The Atlantic hurricane season isn't over just yet.
Forecasters are watching yet another disturbance in the Caribbean Sea for potential tropical development later this week. The system has a medium (50 percent) chance of development, according to Monday afternoon's tropical weather outlook from the National Hurricane Center.
The disturbance, which is currently south of Hispaniola, will gradually move into the western Caribbean over the next couple of days.
It'll find an environment with relatively low wind shear, decent humidity, and plenty of warm waters to fuel ample thunderstorm development. We could have a tropical depression in the region by the end of the week.
If this system manages to become a tropical storm, it would earn the name Sara as the eighteenth storm of the 2024 Atlantic hurricane season.
This is right where you would expect to see tropical development this late in the year.
High wind shear and puffs of cold, dry air blowing off North America make for an increasingly hostile environment across the Atlantic basin.

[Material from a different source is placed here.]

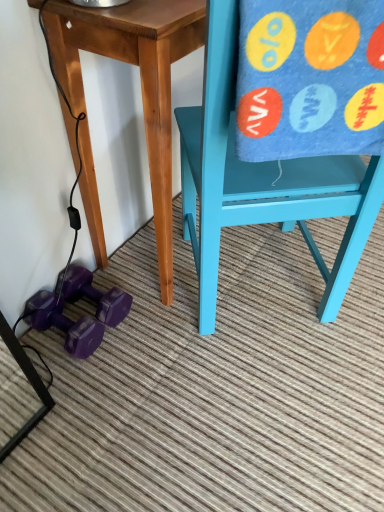
Identify the location of vacant area on the back side of purple rubber dumbbell at lower left, which is the 2th dumbbell in bottom-to-top order. The height and width of the screenshot is (512, 384). (124, 266).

The favorable conditions of the Caribbean remain one final refuge for late-season storms to try pulling their act together.
Make sure your hurricane preparedness kits and plans are still ready to go in case anything threatens land over the next few weeks. As we've seen several times this year, you don't have to live near the coast for flooding, power outages, and tornadoes to affect communities hundreds of miles inland.